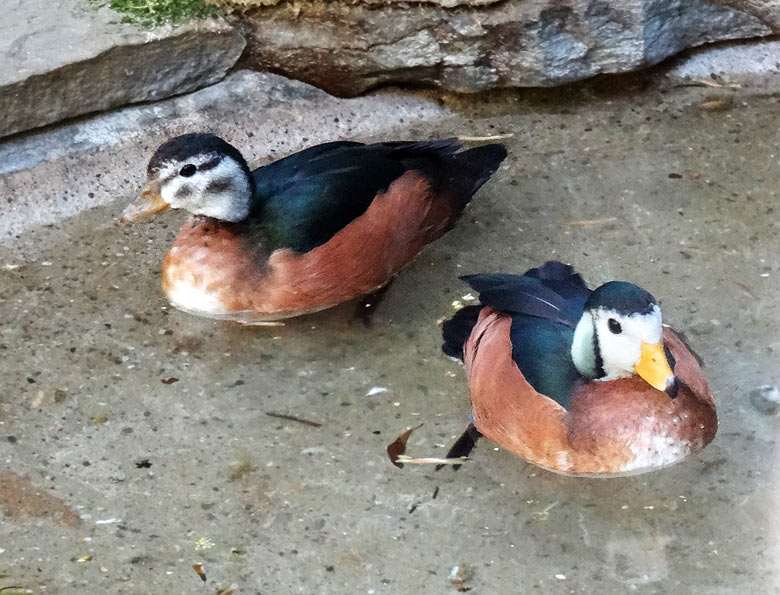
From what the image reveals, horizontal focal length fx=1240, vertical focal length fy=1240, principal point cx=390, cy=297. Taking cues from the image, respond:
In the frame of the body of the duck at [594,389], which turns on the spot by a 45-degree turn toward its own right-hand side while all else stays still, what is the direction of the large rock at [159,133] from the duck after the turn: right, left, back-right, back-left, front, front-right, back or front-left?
back-right

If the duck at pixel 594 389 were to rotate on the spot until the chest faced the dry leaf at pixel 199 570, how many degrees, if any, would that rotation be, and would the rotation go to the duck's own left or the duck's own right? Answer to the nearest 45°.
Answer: approximately 90° to the duck's own right

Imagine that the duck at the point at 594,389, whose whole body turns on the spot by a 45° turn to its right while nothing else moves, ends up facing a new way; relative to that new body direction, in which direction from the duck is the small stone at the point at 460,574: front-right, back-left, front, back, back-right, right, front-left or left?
front-right

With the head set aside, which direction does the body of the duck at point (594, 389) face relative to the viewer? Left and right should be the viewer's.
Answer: facing the viewer and to the right of the viewer

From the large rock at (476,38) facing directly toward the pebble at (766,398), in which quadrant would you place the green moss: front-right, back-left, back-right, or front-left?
back-right

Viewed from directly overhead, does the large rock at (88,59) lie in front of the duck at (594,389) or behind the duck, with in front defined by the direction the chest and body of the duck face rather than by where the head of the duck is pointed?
behind

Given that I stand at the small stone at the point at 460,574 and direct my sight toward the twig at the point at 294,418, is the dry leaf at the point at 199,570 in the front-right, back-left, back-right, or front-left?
front-left

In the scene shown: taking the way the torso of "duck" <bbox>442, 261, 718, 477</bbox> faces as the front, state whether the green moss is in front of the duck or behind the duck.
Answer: behind

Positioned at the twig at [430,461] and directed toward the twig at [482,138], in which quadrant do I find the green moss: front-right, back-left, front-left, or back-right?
front-left

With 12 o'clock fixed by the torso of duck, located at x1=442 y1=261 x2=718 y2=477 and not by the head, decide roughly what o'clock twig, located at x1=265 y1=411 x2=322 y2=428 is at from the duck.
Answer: The twig is roughly at 5 o'clock from the duck.

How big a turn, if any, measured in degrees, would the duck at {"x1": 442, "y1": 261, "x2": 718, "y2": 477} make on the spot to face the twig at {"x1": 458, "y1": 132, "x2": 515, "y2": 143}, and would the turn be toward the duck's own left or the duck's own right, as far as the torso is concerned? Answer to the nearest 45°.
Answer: approximately 135° to the duck's own left

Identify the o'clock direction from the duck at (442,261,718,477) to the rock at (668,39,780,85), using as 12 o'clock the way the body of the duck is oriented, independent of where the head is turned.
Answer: The rock is roughly at 8 o'clock from the duck.

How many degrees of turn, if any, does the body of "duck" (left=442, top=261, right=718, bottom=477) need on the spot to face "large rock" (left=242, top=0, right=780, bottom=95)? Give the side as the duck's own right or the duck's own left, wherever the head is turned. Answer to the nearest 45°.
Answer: approximately 135° to the duck's own left

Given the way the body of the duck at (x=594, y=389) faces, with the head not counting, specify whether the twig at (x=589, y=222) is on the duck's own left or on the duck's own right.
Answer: on the duck's own left
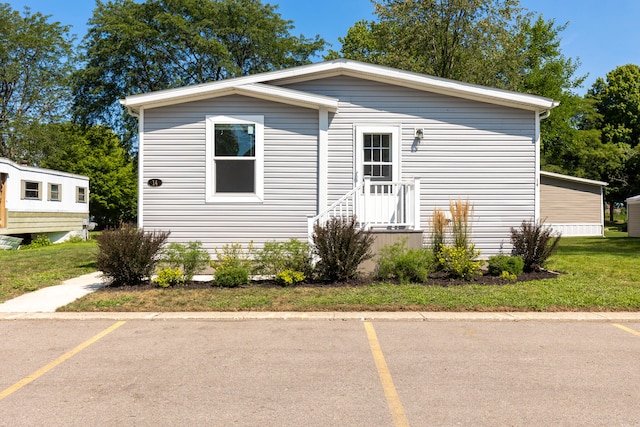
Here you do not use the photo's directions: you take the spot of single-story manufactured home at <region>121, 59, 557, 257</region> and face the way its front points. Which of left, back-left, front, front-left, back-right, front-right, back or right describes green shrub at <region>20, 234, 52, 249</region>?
back-right

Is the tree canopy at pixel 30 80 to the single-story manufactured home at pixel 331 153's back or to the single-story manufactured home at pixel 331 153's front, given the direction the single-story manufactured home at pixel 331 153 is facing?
to the back

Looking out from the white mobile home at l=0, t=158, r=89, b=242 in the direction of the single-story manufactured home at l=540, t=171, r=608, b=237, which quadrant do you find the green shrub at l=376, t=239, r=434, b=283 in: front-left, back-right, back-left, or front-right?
front-right

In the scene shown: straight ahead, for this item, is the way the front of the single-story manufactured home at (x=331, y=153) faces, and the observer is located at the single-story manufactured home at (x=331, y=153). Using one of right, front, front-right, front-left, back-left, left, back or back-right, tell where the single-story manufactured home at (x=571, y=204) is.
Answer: back-left

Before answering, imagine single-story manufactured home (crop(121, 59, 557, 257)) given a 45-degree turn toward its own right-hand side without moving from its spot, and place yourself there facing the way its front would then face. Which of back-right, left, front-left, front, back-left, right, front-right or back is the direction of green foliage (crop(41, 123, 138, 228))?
right

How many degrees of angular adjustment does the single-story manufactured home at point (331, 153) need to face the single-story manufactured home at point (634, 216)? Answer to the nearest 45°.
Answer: approximately 135° to its left

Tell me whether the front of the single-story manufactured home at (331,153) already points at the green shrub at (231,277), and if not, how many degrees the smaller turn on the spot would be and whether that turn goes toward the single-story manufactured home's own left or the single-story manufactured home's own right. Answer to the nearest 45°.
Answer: approximately 45° to the single-story manufactured home's own right

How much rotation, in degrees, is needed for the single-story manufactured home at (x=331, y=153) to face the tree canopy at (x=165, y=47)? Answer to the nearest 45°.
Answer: approximately 135° to its right

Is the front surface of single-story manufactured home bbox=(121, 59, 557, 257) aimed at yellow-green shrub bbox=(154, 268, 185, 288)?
no

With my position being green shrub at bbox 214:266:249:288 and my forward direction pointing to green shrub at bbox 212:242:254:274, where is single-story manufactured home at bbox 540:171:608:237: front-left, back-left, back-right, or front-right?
front-right

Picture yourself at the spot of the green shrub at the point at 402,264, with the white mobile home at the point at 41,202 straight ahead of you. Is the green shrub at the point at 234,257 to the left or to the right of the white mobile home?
left

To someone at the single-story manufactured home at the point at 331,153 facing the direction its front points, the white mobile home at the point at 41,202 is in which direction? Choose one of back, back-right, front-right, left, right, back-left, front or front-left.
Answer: back-right

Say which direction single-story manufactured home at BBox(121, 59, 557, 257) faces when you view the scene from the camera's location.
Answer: facing the viewer
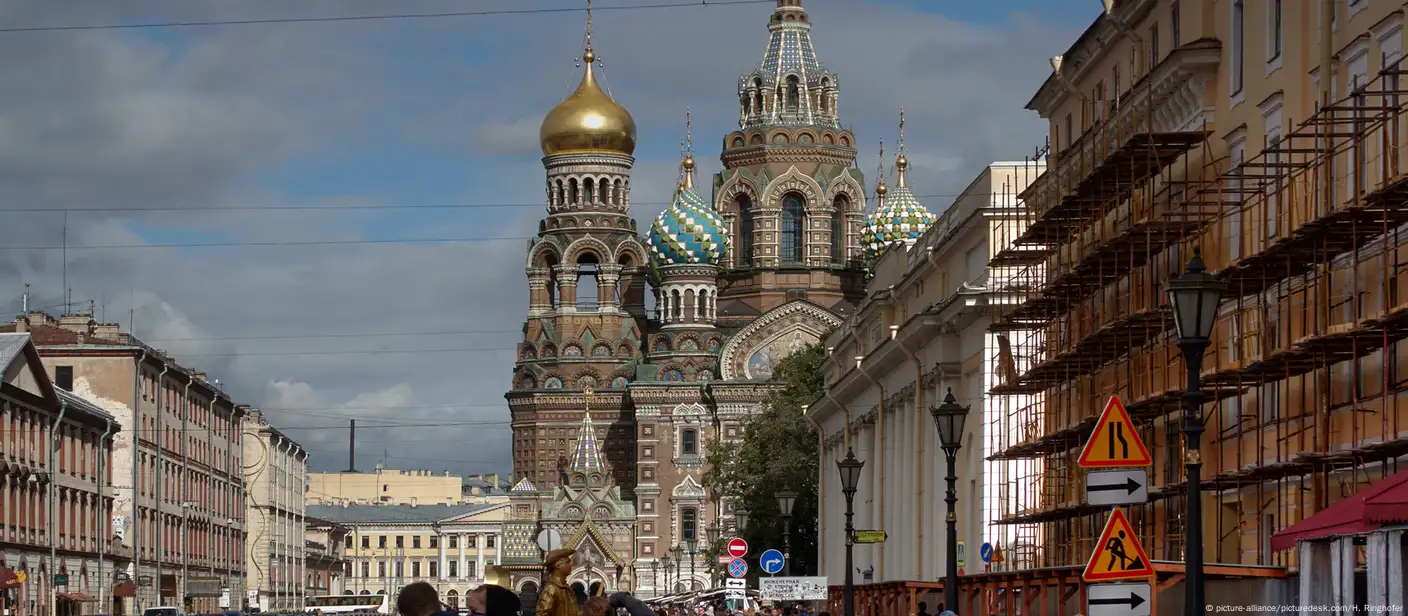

:::::

### Aim of the exercise
Please copy out all of the material above with "large rock" swapped for "boulder" wherever it occurs, changing nothing else and leaving out the pictures.

### Answer area
From what the image reveals, horizontal focal length fx=1240, vertical focal length fy=1240, principal point cx=390, cy=297. Taking cues from the image, respond:
In the frame of the body of the duck at [594,389], which turns on the spot by a 45-degree turn toward its own right-hand side while all else stays still, what is the direction of the boulder at [159,133] from the duck after the turn: right, left, back-right, back-left, front, front-right, back or front-left?
back-right

If the duck at pixel 594 389 were to rotate on the spot until the chest faced the dry leaf at pixel 199 570, how many degrees, if any, would that rotation be, and would the rotation go to the duck's own left or the duck's own right? Answer to the nearest 45°.
Answer: approximately 90° to the duck's own right

Imagine that the duck at the point at 594,389, whose whole body turns on the spot by a 45° turn to its right while nothing else moves, ends up facing a new way; relative to that new body direction, in which direction from the duck is the small stone at the point at 460,574: front-right, back-left, front, back, back-right, right, front-left or left?
front-right

With the head set aside, which direction does the body of the duck at point (594, 389) face relative to the viewer? Left and right should be the viewer's.
Answer: facing the viewer and to the right of the viewer

From the boulder at (476,38) facing directly toward the pebble at (766,398), in which quadrant would you place the green moss: front-right, back-left, back-right, or front-left?
back-right

Viewed from directly overhead, does the boulder at (88,59) lie in front of the duck at (594,389) or behind the duck, with in front defined by the direction the chest and body of the duck face rather than by where the head of the duck is pointed?
behind

Given that I stand at the small stone at the point at 460,574 and direct my sight toward the twig at the point at 294,418, is the dry leaf at the point at 199,570 in the front-right, back-left, back-right, or front-left?
front-left

In the scene shown: taking the way the torso of "duck" <bbox>442, 261, 718, 477</bbox> faces as the front, state whether the green moss is in front of the duck or behind the duck.
Answer: behind

Positioned at the twig at [430,461] and directed toward the twig at [482,138], in which quadrant do I find the green moss: front-right, back-left, front-left, or back-right?
front-left

With 12 o'clock fixed by the torso of duck, located at x1=442 y1=261 x2=718 y2=477 and not by the head, decide roughly what o'clock twig, located at x1=265 y1=411 x2=322 y2=428 is at from the duck.
Answer: The twig is roughly at 5 o'clock from the duck.

How big a turn, if any, measured in degrees, would the duck at {"x1": 442, "y1": 261, "x2": 718, "y2": 477} make on the spot to face the twig at {"x1": 458, "y1": 132, "x2": 515, "y2": 143}, and would the turn be toward the duck's own left or the duck's own right, as far as the torso is concerned? Answer to the nearest 45°.
Answer: approximately 135° to the duck's own left

Identify the o'clock direction from the duck at (442,261,718,477) to the rock at (668,39,780,85), using as 12 o'clock the way the body of the duck is oriented, independent of where the head is turned.
Answer: The rock is roughly at 8 o'clock from the duck.

How many degrees of turn, if any, does the body of "duck" (left=442, top=261, right=718, bottom=477) need on the spot to face "boulder" (left=242, top=0, right=780, bottom=95)? Give the side as the duck's own right or the duck's own left, wherever the head is turned. Answer to the nearest 45°.
Answer: approximately 135° to the duck's own left

Given the way the body of the duck at (x=594, y=389) faces, with the head not counting, specify whether the twig at (x=589, y=222) is on the duck's own left or on the duck's own right.
Answer: on the duck's own left
Here you do not use the photo's directions: you take the spot of single-story manufactured home at <region>121, 59, 557, 257</region> and face the way its front points. Which of left, back-left, front, front-left, back-right, front-right, back or right describes green shrub at <region>20, 234, 52, 249</region>?
back-right

Is the tree canopy at pixel 30 80 to the single-story manufactured home at pixel 331 153's back or to the single-story manufactured home at pixel 331 153's front, given the direction the single-story manufactured home at pixel 331 153 is facing?
to the back

Looking out from the white mobile home at l=0, t=158, r=89, b=242 in the direction of the single-story manufactured home at l=540, t=171, r=608, b=237, which quadrant do you find the green shrub at l=376, t=239, r=434, b=283 in: front-left, back-right, back-left, or front-right?
front-right

In the scene shown: straight ahead, for this item, is the way the front of the single-story manufactured home at (x=331, y=153) faces, and the observer is located at the single-story manufactured home at (x=331, y=153). Using one of right, front, front-right, front-left, back-left, left, back or back-right, tell where the single-story manufactured home at (x=571, y=204) is.
Answer: back-left

Before answering, imagine single-story manufactured home (crop(121, 59, 557, 257)) given a 45-degree turn toward its own right-hand side without moving from its spot, and place yourself there facing the way its front would then face. Which of back-right, left, front-left, front, back-left, right, front-right or back is the direction of green foliage (crop(41, 123, 138, 228))?
right

How many degrees of angular adjustment does the single-story manufactured home at point (331, 153) need to face the single-story manufactured home at point (634, 216)? Answer to the nearest 45°.
Answer: approximately 135° to its left

Tell me whether the front of the single-story manufactured home at (331,153) already points at the green shrub at (231,277), and if not, how many degrees the smaller turn on the spot would be and whether that turn goes toward the single-story manufactured home's own left or the single-story manufactured home's own right. Answer to the nearest 45°.
Answer: approximately 45° to the single-story manufactured home's own right

How much rotation, in degrees, is needed for the single-story manufactured home at (x=331, y=153) to face the tree canopy at (x=165, y=47)? Answer to the nearest 45°.
Answer: approximately 135° to its right

Is the front surface of single-story manufactured home bbox=(121, 59, 557, 257) aimed at yellow-green shrub bbox=(154, 268, 185, 288)?
no

With my position being green shrub at bbox 214:266:249:288 and my forward direction pointing to green shrub at bbox 212:242:254:274, where is single-story manufactured home at bbox 540:171:608:237: front-left, back-left, back-right, or front-right?
front-right

Picture yourself at the spot of the green shrub at the point at 402,264, with the white mobile home at the point at 41,202 straight ahead of you. Is the green shrub at the point at 234,257 to the left or to the right of the white mobile home?
left

To someone at the single-story manufactured home at the point at 331,153 facing the direction its front points, the white mobile home at the point at 41,202 is in which direction? Choose one of back, back-right, front-right, left, right, back-left, front or front-left.
Answer: back-right

Say which direction single-story manufactured home at BBox(121, 59, 557, 257) faces when you view the scene from the camera's location.
Answer: facing the viewer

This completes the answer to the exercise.